[Hardware design source data]
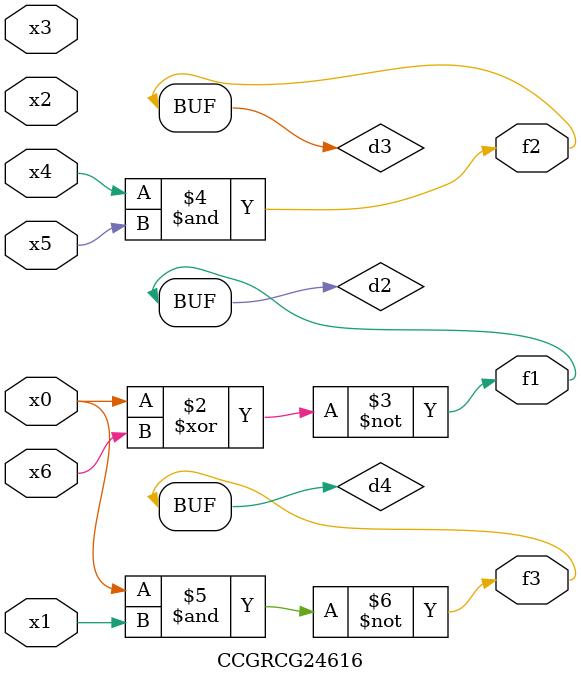
<source format=v>
module CCGRCG24616(
	input x0, x1, x2, x3, x4, x5, x6,
	output f1, f2, f3
);

	wire d1, d2, d3, d4;

	nor (d1, x0);
	xnor (d2, x0, x6);
	and (d3, x4, x5);
	nand (d4, x0, x1);
	assign f1 = d2;
	assign f2 = d3;
	assign f3 = d4;
endmodule

</source>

Directions:
Keep only those lines of the records that hold "assign", and return them.

Solution to the problem:
	assign f1 = d2;
	assign f2 = d3;
	assign f3 = d4;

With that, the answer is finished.